DIRECTIVE
Reproduce each of the lines below word for word.

::: PROVIDED ENTRIES :::

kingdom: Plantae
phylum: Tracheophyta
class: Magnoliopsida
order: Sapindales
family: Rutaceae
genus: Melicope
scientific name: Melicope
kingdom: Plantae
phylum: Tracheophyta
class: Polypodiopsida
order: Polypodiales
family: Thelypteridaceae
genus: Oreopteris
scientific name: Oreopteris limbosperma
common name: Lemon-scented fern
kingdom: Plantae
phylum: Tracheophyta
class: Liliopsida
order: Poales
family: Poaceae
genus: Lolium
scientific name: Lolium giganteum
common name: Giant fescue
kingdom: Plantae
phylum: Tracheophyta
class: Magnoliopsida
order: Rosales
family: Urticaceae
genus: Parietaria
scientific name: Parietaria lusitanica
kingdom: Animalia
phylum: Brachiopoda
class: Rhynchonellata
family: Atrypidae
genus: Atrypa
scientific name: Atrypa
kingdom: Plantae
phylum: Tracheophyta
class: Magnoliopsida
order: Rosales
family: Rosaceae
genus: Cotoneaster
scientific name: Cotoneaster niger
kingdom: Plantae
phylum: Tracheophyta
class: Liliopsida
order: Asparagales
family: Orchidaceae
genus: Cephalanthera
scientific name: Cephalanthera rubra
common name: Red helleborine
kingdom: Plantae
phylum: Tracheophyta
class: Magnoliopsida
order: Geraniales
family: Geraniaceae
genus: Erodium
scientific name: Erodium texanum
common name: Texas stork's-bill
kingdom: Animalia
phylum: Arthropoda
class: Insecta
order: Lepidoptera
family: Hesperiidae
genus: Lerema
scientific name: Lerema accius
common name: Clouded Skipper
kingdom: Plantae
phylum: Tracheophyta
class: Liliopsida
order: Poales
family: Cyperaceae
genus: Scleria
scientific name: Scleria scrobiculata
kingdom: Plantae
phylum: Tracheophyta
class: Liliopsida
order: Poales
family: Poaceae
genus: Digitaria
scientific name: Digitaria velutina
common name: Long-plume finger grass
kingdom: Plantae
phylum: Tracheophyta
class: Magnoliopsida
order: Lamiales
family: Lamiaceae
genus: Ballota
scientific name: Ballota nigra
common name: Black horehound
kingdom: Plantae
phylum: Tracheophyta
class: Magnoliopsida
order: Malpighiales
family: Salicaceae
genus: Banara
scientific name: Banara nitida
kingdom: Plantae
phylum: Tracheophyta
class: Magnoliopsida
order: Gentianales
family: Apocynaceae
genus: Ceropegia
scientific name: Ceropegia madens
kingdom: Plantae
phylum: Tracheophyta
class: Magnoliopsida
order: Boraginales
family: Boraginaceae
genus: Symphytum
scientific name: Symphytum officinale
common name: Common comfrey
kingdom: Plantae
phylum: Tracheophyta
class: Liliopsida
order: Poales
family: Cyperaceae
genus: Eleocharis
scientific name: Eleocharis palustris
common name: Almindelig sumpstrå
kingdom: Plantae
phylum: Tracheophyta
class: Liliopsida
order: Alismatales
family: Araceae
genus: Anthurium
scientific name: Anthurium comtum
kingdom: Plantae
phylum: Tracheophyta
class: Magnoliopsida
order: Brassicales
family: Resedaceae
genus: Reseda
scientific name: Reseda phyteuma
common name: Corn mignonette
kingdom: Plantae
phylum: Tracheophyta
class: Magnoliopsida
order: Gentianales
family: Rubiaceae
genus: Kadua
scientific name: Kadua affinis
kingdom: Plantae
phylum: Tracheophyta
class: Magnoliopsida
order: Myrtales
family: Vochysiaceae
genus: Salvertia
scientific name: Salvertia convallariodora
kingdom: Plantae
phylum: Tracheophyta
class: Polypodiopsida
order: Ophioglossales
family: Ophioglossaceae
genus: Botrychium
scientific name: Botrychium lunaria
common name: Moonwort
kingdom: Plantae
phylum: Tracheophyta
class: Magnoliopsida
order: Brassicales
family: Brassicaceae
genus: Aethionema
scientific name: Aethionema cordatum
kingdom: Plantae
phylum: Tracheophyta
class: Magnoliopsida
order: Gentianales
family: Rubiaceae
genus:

:::

CORRECT RESULT
kingdom: Plantae
phylum: Tracheophyta
class: Magnoliopsida
order: Sapindales
family: Rutaceae
genus: Melicope
scientific name: Melicope
kingdom: Plantae
phylum: Tracheophyta
class: Polypodiopsida
order: Polypodiales
family: Thelypteridaceae
genus: Oreopteris
scientific name: Oreopteris limbosperma
common name: Lemon-scented fern
kingdom: Plantae
phylum: Tracheophyta
class: Liliopsida
order: Poales
family: Poaceae
genus: Lolium
scientific name: Lolium giganteum
common name: Giant fescue
kingdom: Plantae
phylum: Tracheophyta
class: Magnoliopsida
order: Rosales
family: Urticaceae
genus: Parietaria
scientific name: Parietaria lusitanica
kingdom: Animalia
phylum: Brachiopoda
class: Rhynchonellata
family: Atrypidae
genus: Atrypa
scientific name: Atrypa
kingdom: Plantae
phylum: Tracheophyta
class: Magnoliopsida
order: Rosales
family: Rosaceae
genus: Cotoneaster
scientific name: Cotoneaster niger
kingdom: Plantae
phylum: Tracheophyta
class: Liliopsida
order: Asparagales
family: Orchidaceae
genus: Cephalanthera
scientific name: Cephalanthera rubra
common name: Red helleborine
kingdom: Plantae
phylum: Tracheophyta
class: Magnoliopsida
order: Geraniales
family: Geraniaceae
genus: Erodium
scientific name: Erodium texanum
common name: Texas stork's-bill
kingdom: Animalia
phylum: Arthropoda
class: Insecta
order: Lepidoptera
family: Hesperiidae
genus: Lerema
scientific name: Lerema accius
common name: Clouded Skipper
kingdom: Plantae
phylum: Tracheophyta
class: Liliopsida
order: Poales
family: Cyperaceae
genus: Scleria
scientific name: Scleria scrobiculata
kingdom: Plantae
phylum: Tracheophyta
class: Liliopsida
order: Poales
family: Poaceae
genus: Digitaria
scientific name: Digitaria velutina
common name: Long-plume finger grass
kingdom: Plantae
phylum: Tracheophyta
class: Magnoliopsida
order: Lamiales
family: Lamiaceae
genus: Ballota
scientific name: Ballota nigra
common name: Black horehound
kingdom: Plantae
phylum: Tracheophyta
class: Magnoliopsida
order: Malpighiales
family: Salicaceae
genus: Banara
scientific name: Banara nitida
kingdom: Plantae
phylum: Tracheophyta
class: Magnoliopsida
order: Gentianales
family: Apocynaceae
genus: Ceropegia
scientific name: Ceropegia madens
kingdom: Plantae
phylum: Tracheophyta
class: Magnoliopsida
order: Boraginales
family: Boraginaceae
genus: Symphytum
scientific name: Symphytum officinale
common name: Common comfrey
kingdom: Plantae
phylum: Tracheophyta
class: Liliopsida
order: Poales
family: Cyperaceae
genus: Eleocharis
scientific name: Eleocharis palustris
common name: Almindelig sumpstrå
kingdom: Plantae
phylum: Tracheophyta
class: Liliopsida
order: Alismatales
family: Araceae
genus: Anthurium
scientific name: Anthurium comtum
kingdom: Plantae
phylum: Tracheophyta
class: Magnoliopsida
order: Brassicales
family: Resedaceae
genus: Reseda
scientific name: Reseda phyteuma
common name: Corn mignonette
kingdom: Plantae
phylum: Tracheophyta
class: Magnoliopsida
order: Gentianales
family: Rubiaceae
genus: Kadua
scientific name: Kadua affinis
kingdom: Plantae
phylum: Tracheophyta
class: Magnoliopsida
order: Myrtales
family: Vochysiaceae
genus: Salvertia
scientific name: Salvertia convallariodora
kingdom: Plantae
phylum: Tracheophyta
class: Polypodiopsida
order: Ophioglossales
family: Ophioglossaceae
genus: Botrychium
scientific name: Botrychium lunaria
common name: Moonwort
kingdom: Plantae
phylum: Tracheophyta
class: Magnoliopsida
order: Brassicales
family: Brassicaceae
genus: Aethionema
scientific name: Aethionema cordatum
kingdom: Plantae
phylum: Tracheophyta
class: Magnoliopsida
order: Gentianales
family: Rubiaceae
genus:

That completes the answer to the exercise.